--- Data to examine Enclosed Below ---

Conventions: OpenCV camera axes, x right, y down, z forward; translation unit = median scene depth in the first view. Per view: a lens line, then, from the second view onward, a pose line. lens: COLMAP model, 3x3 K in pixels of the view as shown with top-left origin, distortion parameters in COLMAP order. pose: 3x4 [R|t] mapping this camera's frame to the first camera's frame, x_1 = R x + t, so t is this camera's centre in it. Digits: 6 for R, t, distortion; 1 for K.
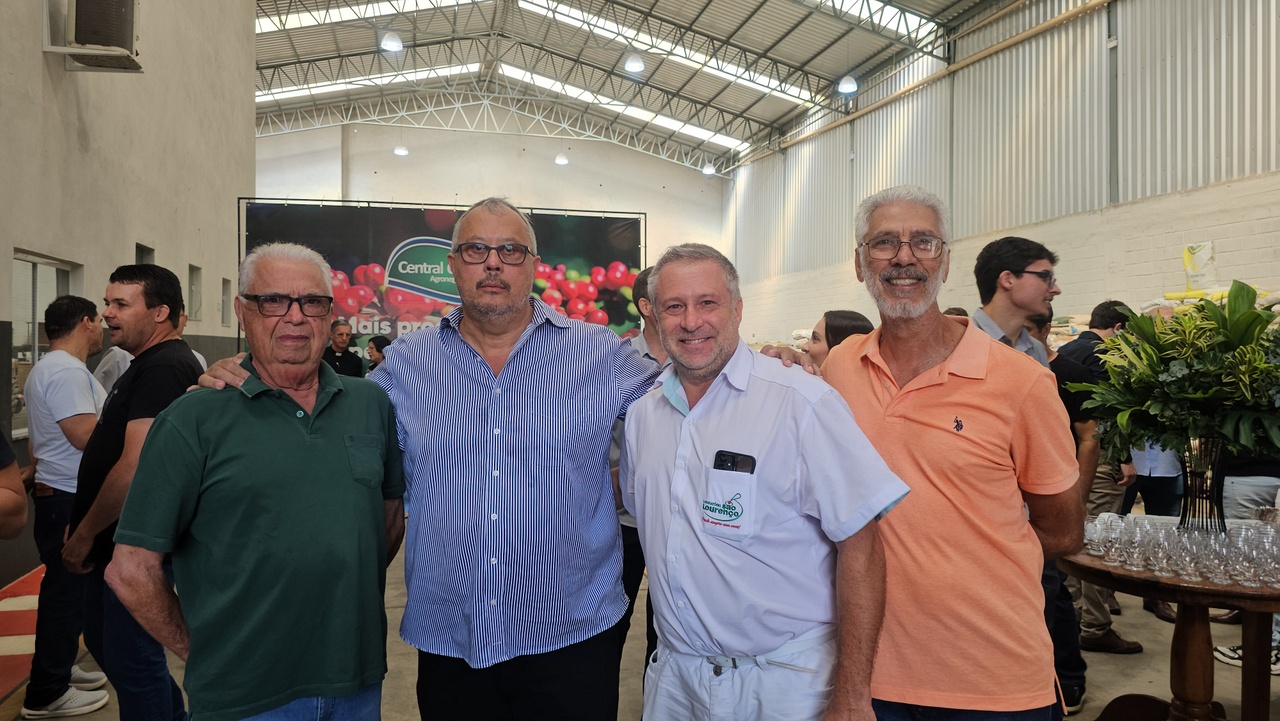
lens RADIAL K [[879.3, 0, 648.5], [0, 879.3, 347.9], [0, 0, 1]] dist [0.068431, -0.080963]
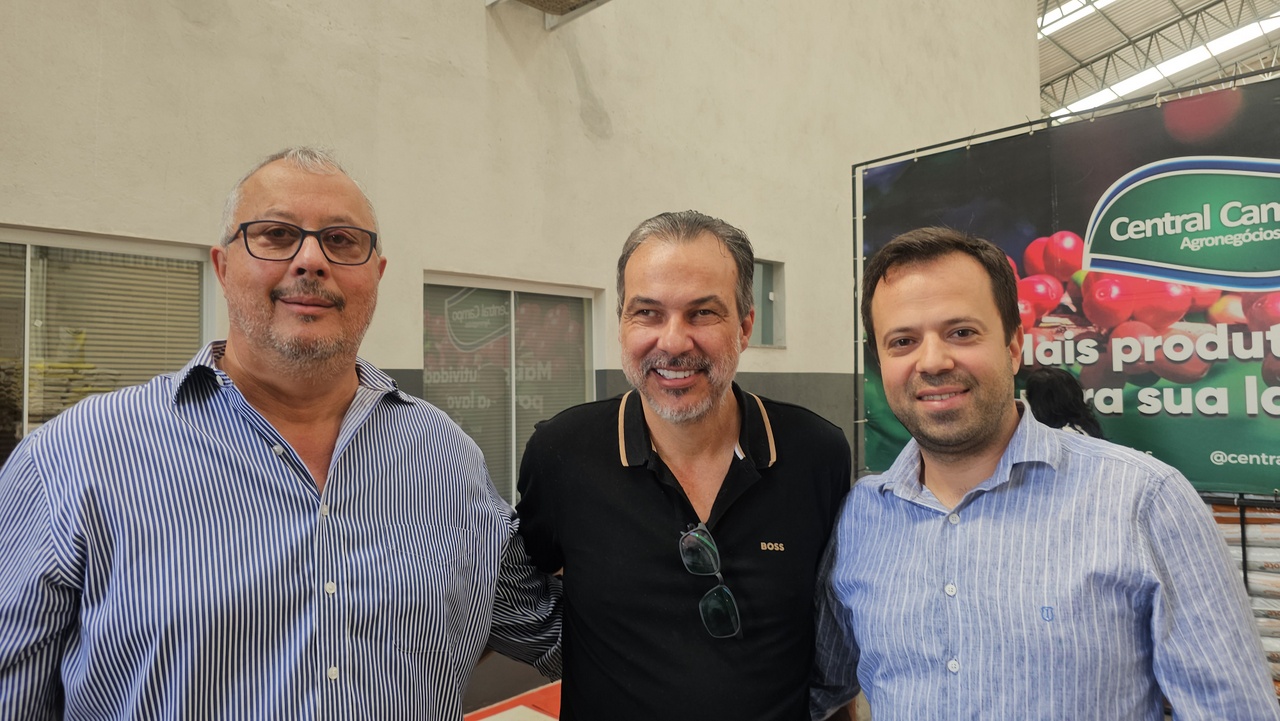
lens RADIAL K [[877.4, 0, 627.0], [0, 877.4, 350.1], [0, 0, 1]] dist [0.043898, -0.045490]
pose [[0.515132, -0.052266, -0.855516, 0.002361], [0.015993, 0.998551, -0.051374, -0.000586], [0.856961, 0.012782, 0.515222, 0.226611]]
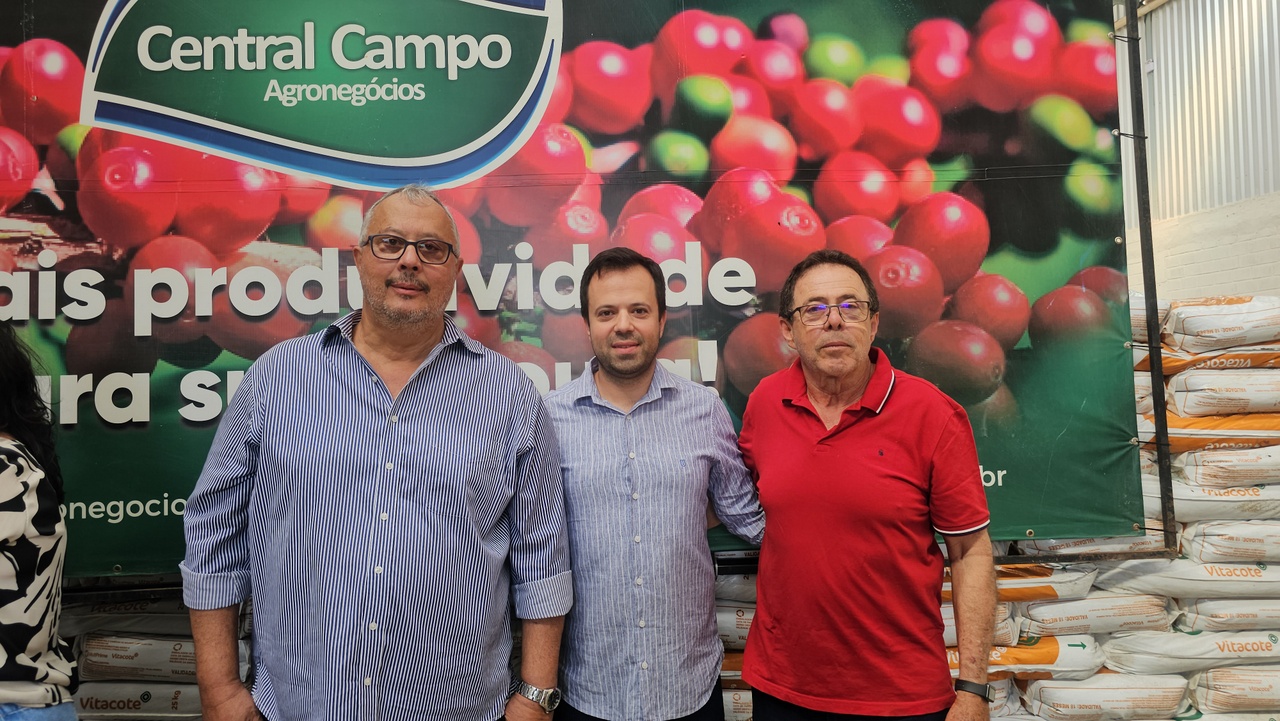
lens RADIAL K [[865.5, 0, 636.8], [0, 865.5, 352.2], [0, 0, 1]] dist [0.065893, -0.076329]
pose [[0.983490, -0.034963, -0.177551, -0.047375], [0.031360, 0.999242, -0.023059, 0.001530], [0.178222, 0.017110, 0.983842, 0.354545]]
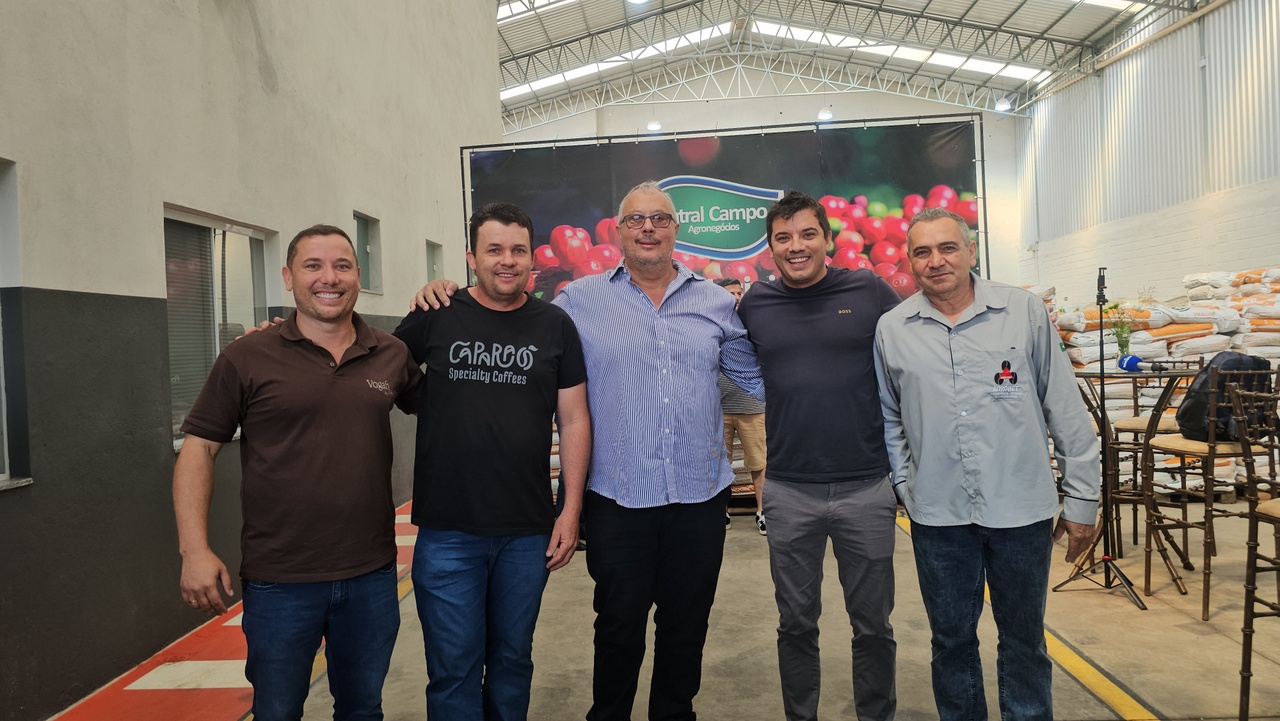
lens RADIAL K [[865.5, 0, 636.8], [0, 865.5, 352.2], [0, 0, 1]] dist [0.065893, -0.076329]
pose [[0.952453, -0.039520, -0.302111, -0.029620], [0.046267, 0.998813, 0.015207, 0.007125], [0.301151, -0.028461, 0.953152, 0.118106]]
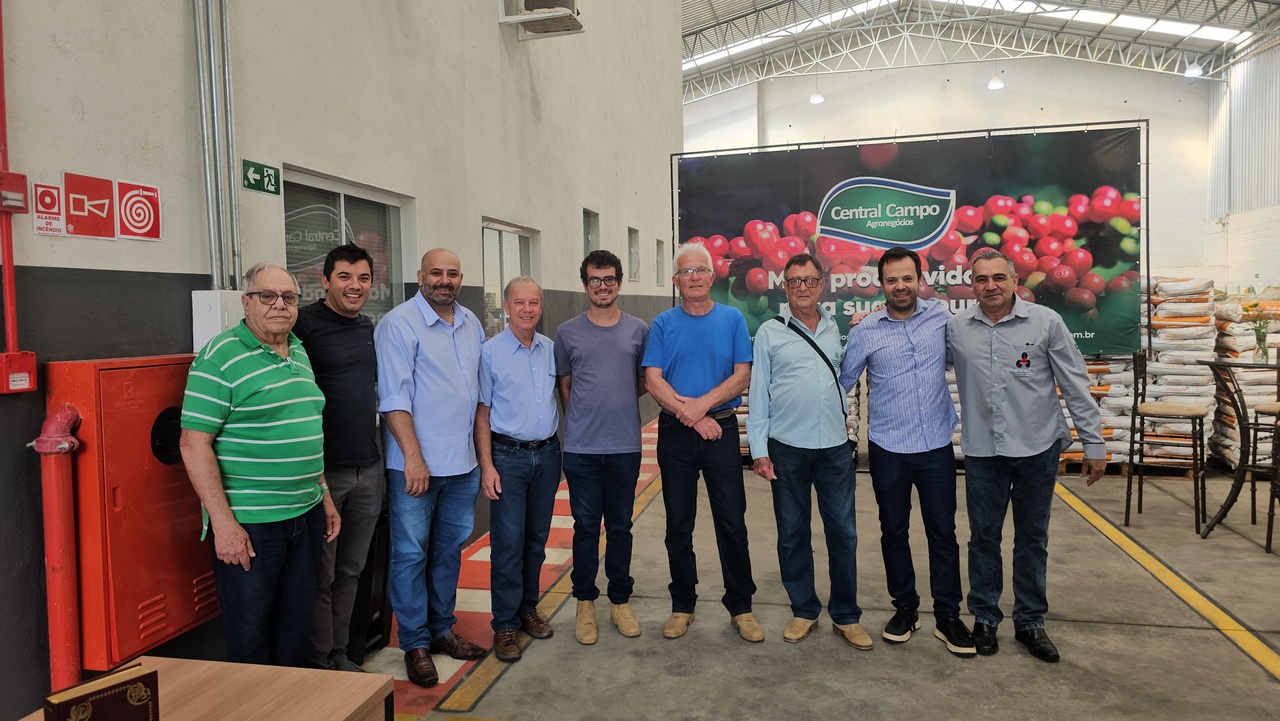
lens RADIAL K [[877.4, 0, 627.0], [0, 877.4, 350.1], [0, 0, 1]] dist [0.043898, -0.045490]
pose [[0.887692, 0.000911, -0.460437, -0.024212], [0.024139, 0.998531, 0.048514, -0.000229], [0.459804, -0.054180, 0.886366, 0.044677]]
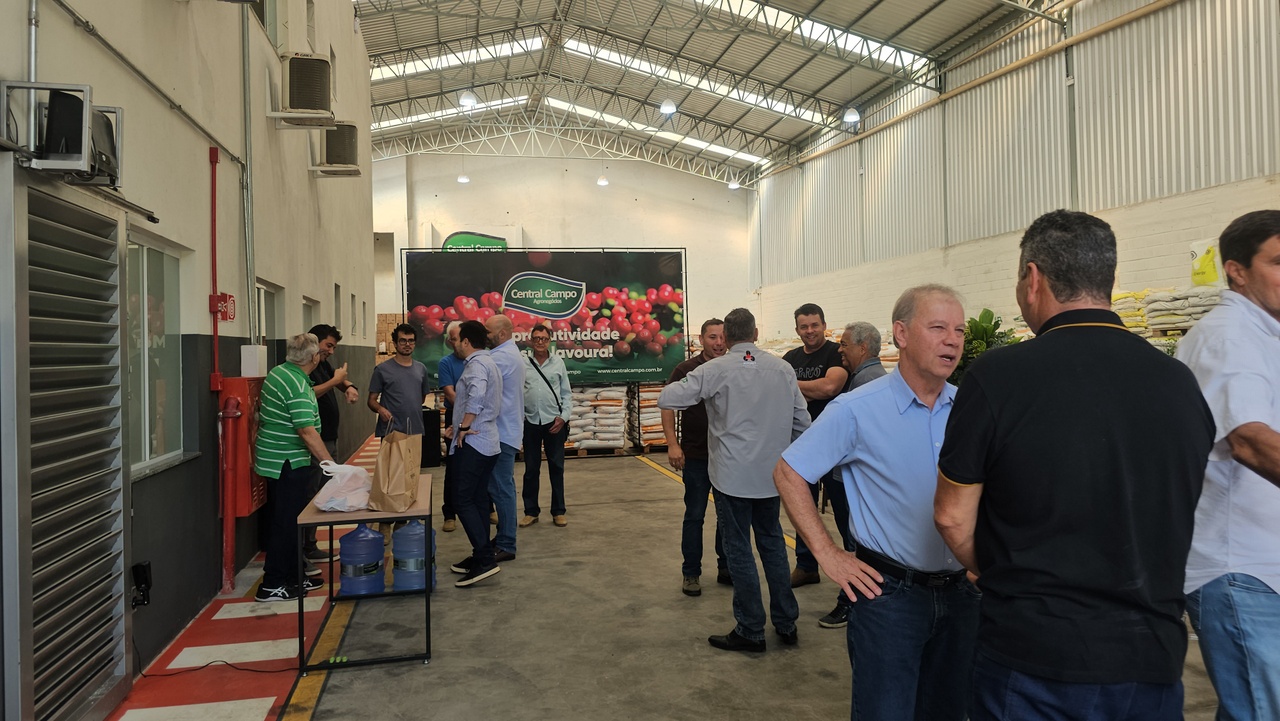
lens RADIAL K [[899.0, 0, 652.4], [0, 899.0, 335.8], [0, 0, 1]] dist [0.086526, -0.001505]
pose [[0.999248, -0.025218, -0.029449, -0.007908], [0.024889, 0.999624, -0.011505, -0.001026], [0.029728, 0.010764, 0.999500, -0.193223]]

--- End of Enclosed Data to examine ---

§ Aim of the exercise
State how many lines of the material above contain the string "lens". Reply with the number alone.

§ Written reply
7